喜劇
私は、案内人さんに、あることをお願いした。
それは、早紀ちゃんと一緒にある思い出を最後に観たいと。
私の願いを、優しく聞き入れてくれるとは、なんて素敵なの!
そう、早紀ちゃん。
私の可愛い妹よ。
早紀ちゃんは人間だから、ゆっくり生きている。
私と生きる時間が違う。
そんなことは分かっていたのに、いざこうなると寂しいものね。
人間は、早紀ちゃん以外は好きじゃないの。
でも、案内人さんみたいな人は好き。
私のことが、何でもわかるようで助かるわ。
隣の人間は、捨て置きましょう!
案内人さんが、大きく黒い扉を開き、入るようエスコートしてくれる。
「さぁ、ごゆっくりどうぞ。」
私は、お言葉に甘えて部屋の中に入った。
すると、大きな白い壁が目の前に現れる。
ゆっくり前に進むと、聞き馴染みのある大好きな声が聞こえた。
「かっちゃん!」
そう、この声!
早紀ちゃんよ!
私は、早紀ちゃんの座っている椅子の隣に飛び乗る。
でも、ここでは居心地が悪いわ。
そのまま、早紀ちゃんの膝の上に落ち着く。
「かっちゃん。もう、本当にここが好きなのね。」
そうして、私の頭を優しく撫でる。
大好きな手だ。
温かい。
くつろいでいるうちに、部屋が暗くなる。
すると、白い壁が光り始めた。
――――――――――
映し出されたのは、春の暖かい日。
早紀ちゃんママが、白い布に包まれたものを抱いて部屋に入ってくる。
「かつおぶし。
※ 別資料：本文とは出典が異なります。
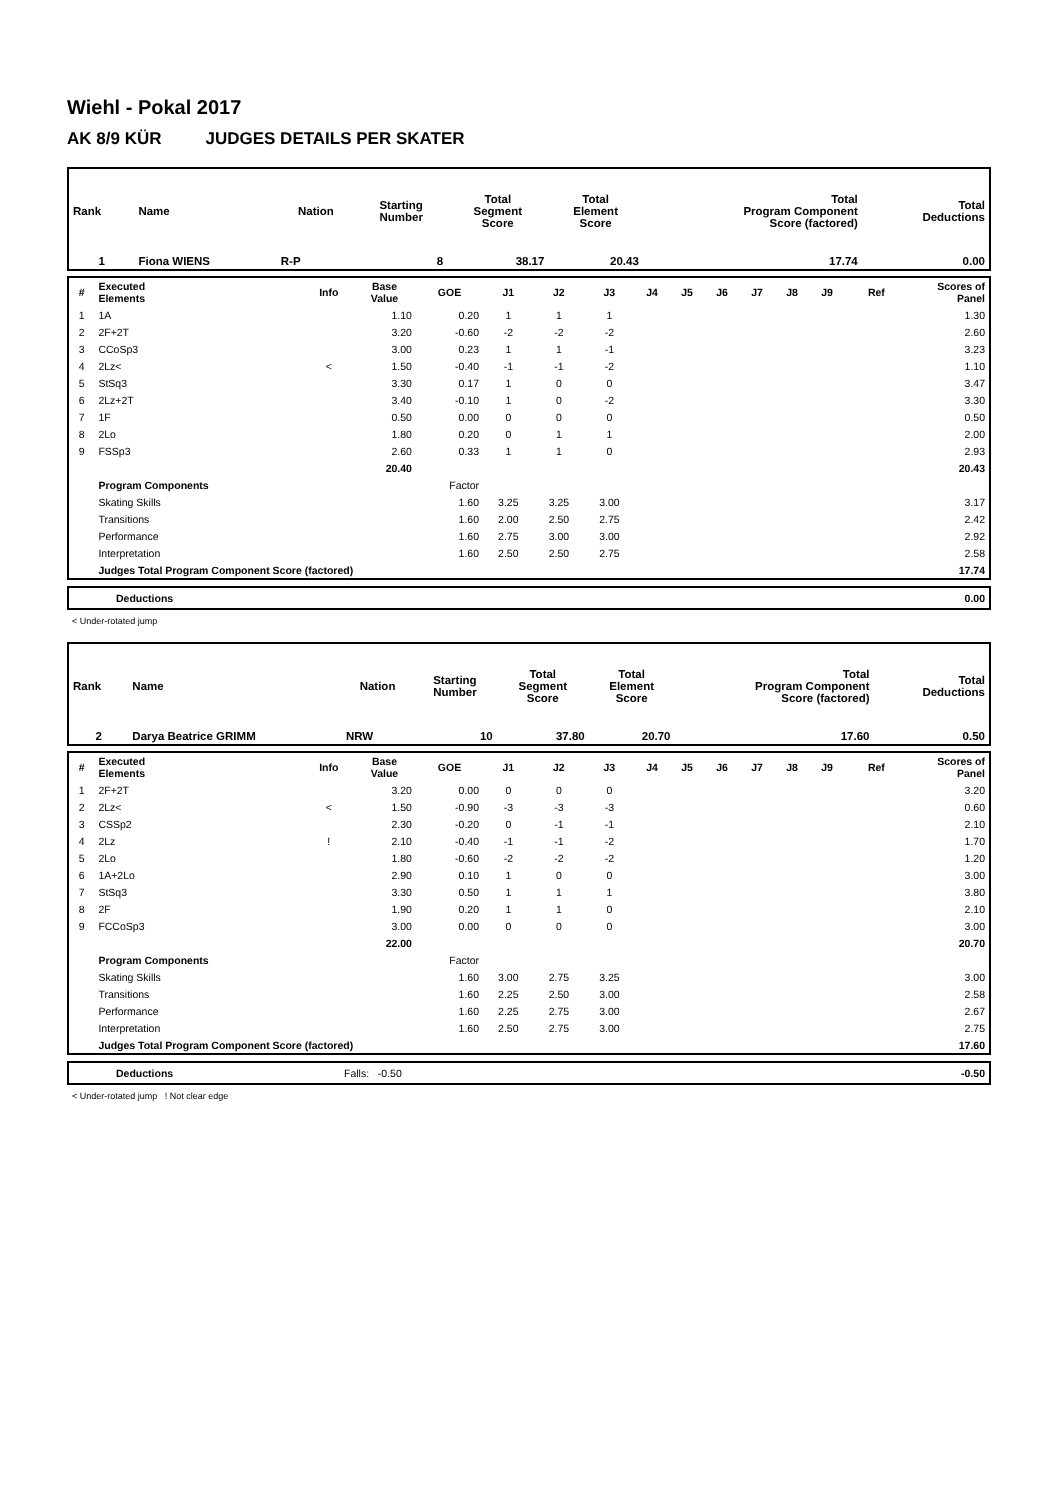Wiehl - Pokal 2017
AK 8/9 KÜR JUDGES DETAILS PER SKATER
| Rank | Name | Nation | Starting Number | Total Segment Score | Total Element Score | Total Program Component Score (factored) | Total Deductions |
| --- | --- | --- | --- | --- | --- | --- | --- |
| 1 | Fiona WIENS | R-P | 8 | 38.17 | 20.43 | 17.74 | 0.00 |
| # | Executed Elements | Info | Base Value | GOE | J1 | J2 | J3 | J4 | J5 | J6 | J7 | J8 | J9 | Ref | Scores of Panel |
| --- | --- | --- | --- | --- | --- | --- | --- | --- | --- | --- | --- | --- | --- | --- | --- |
| 1 | 1A | | 1.10 | 0.20 | 1 | 1 | 1 | | | | | | | | 1.30 |
| 2 | 2F+2T | | 3.20 | -0.60 | -2 | -2 | -2 | | | | | | | | 2.60 |
| 3 | CCoSp3 | | 3.00 | 0.23 | 1 | 1 | -1 | | | | | | | | 3.23 |
| 4 | 2Lz< | < | 1.50 | -0.40 | -1 | -1 | -2 | | | | | | | | 1.10 |
| 5 | StSq3 | | 3.30 | 0.17 | 1 | 0 | 0 | | | | | | | | 3.47 |
| 6 | 2Lz+2T | | 3.40 | -0.10 | 1 | 0 | -2 | | | | | | | | 3.30 |
| 7 | 1F | | 0.50 | 0.00 | 0 | 0 | 0 | | | | | | | | 0.50 |
| 8 | 2Lo | | 1.80 | 0.20 | 0 | 1 | 1 | | | | | | | | 2.00 |
| 9 | FSSp3 | | 2.60 | 0.33 | 1 | 1 | 0 | | | | | | | | 2.93 |
| | | | 20.40 | | | | | | | | | | | | 20.43 |
| | Program Components | | | Factor | | | | | | | | | | | |
| | Skating Skills | | | 1.60 | 3.25 | 3.25 | 3.00 | | | | | | | | 3.17 |
| | Transitions | | | 1.60 | 2.00 | 2.50 | 2.75 | | | | | | | | 2.42 |
| | Performance | | | 1.60 | 2.75 | 3.00 | 3.00 | | | | | | | | 2.92 |
| | Interpretation | | | 1.60 | 2.50 | 2.50 | 2.75 | | | | | | | | 2.58 |
| | Judges Total Program Component Score (factored) | | | | | | | | | | | | | | 17.74 |
| | Deductions | 0.00 |
< Under-rotated jump
| Rank | Name | Nation | Starting Number | Total Segment Score | Total Element Score | Total Program Component Score (factored) | Total Deductions |
| --- | --- | --- | --- | --- | --- | --- | --- |
| 2 | Darya Beatrice GRIMM | NRW | 10 | 37.80 | 20.70 | 17.60 | 0.50 |
| # | Executed Elements | Info | Base Value | GOE | J1 | J2 | J3 | J4 | J5 | J6 | J7 | J8 | J9 | Ref | Scores of Panel |
| --- | --- | --- | --- | --- | --- | --- | --- | --- | --- | --- | --- | --- | --- | --- | --- |
| 1 | 2F+2T | | 3.20 | 0.00 | 0 | 0 | 0 | | | | | | | | 3.20 |
| 2 | 2Lz< | < | 1.50 | -0.90 | -3 | -3 | -3 | | | | | | | | 0.60 |
| 3 | CSSp2 | | 2.30 | -0.20 | 0 | -1 | -1 | | | | | | | | 2.10 |
| 4 | 2Lz | ! | 2.10 | -0.40 | -1 | -1 | -2 | | | | | | | | 1.70 |
| 5 | 2Lo | | 1.80 | -0.60 | -2 | -2 | -2 | | | | | | | | 1.20 |
| 6 | 1A+2Lo | | 2.90 | 0.10 | 1 | 0 | 0 | | | | | | | | 3.00 |
| 7 | StSq3 | | 3.30 | 0.50 | 1 | 1 | 1 | | | | | | | | 3.80 |
| 8 | 2F | | 1.90 | 0.20 | 1 | 1 | 0 | | | | | | | | 2.10 |
| 9 | FCCoSp3 | | 3.00 | 0.00 | 0 | 0 | 0 | | | | | | | | 3.00 |
| | | | 22.00 | | | | | | | | | | | | 20.70 |
| | Program Components | | | Factor | | | | | | | | | | | |
| | Skating Skills | | | 1.60 | 3.00 | 2.75 | 3.25 | | | | | | | | 3.00 |
| | Transitions | | | 1.60 | 2.25 | 2.50 | 3.00 | | | | | | | | 2.58 |
| | Performance | | | 1.60 | 2.25 | 2.75 | 3.00 | | | | | | | | 2.67 |
| | Interpretation | | | 1.60 | 2.50 | 2.75 | 3.00 | | | | | | | | 2.75 |
| | Judges Total Program Component Score (factored) | | | | | | | | | | | | | | 17.60 |
| | Deductions | Falls: -0.50 | -0.50 |
< Under-rotated jump ! Not clear edge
ただいま。」
私は、急いで出迎える。
そして、白い布に包まれたものの匂いを嗅ぐ。
なんだろう。
やわらかいミルクの香りがする。
「この子はね。早紀っていうのよ。今日から、あなたに妹ができるの。よろしくね。」
早紀ちゃん。
私の可愛い妹。
これが、はじめての出会い。
そして、私の守りたいもの。
それから、沢山の時間を一緒に過ごしたわ。
ご飯を食べる時も、遊ぶ時も一緒。
いたずらをして、ママに怒られる時も。
幼稚園?学校?という所へ行くようになったときは、妹を取られたようで寂しかった。
でも、必ず私にただいまと言ってくれて嬉しかった。
そして、家にいるときは必ず私を膝に乗せてくれるの。
この時間がずっと、ずっと続けばいい。
そう、思っていたのにな。
――――――――――――
こうして、上映が終わる。
部屋が明るくなると、早紀ちゃんの目から温かいものが流れていた。
これは、涙というものね。
私は、涙を拭うように舐める。
少ししょっぱい。
でも、やわらかい。
「かっちゃん。私のこと、妹だと思ってたんだね。嬉しいな。」
早紀ちゃんは、私を強く抱きしめる。
私は、お返しするように、尻尾を腕に巻きつけた。
私の言葉が伝わるのか分からない。
それでも、きっと伝わると信じて。
「大好きだよ。」
「え……。今、何って?」
残念ながら、タイムリミット。
次の言葉が紡げないまま、暗転。
明るくなった時には、早紀ちゃんは居なくなっていた。
「いかがでしたか?」
優しく案内人に抱き上げられる。
うん、悪くないわ。
「はい、私も伝わっていると思いますよ。」
案内人は、ゆっくり出口に向かう。
そうよね。
私も、伝わっていると思う。
そう、信じてる。
映画館の入り口に到着する。
私は、勢いよく飛び降りて、お礼を伝えた。
「本当にありがとう!」
すると、ヤンチャな人間は隣ですすり泣いている。
あら、案外涙もろいのね。
見直したわ。
案内人は、深々と頭を下げた。
「それでは、良い旅を!」
私は、尻尾をゆっくり左右に振ったのち、扉の外へ出た。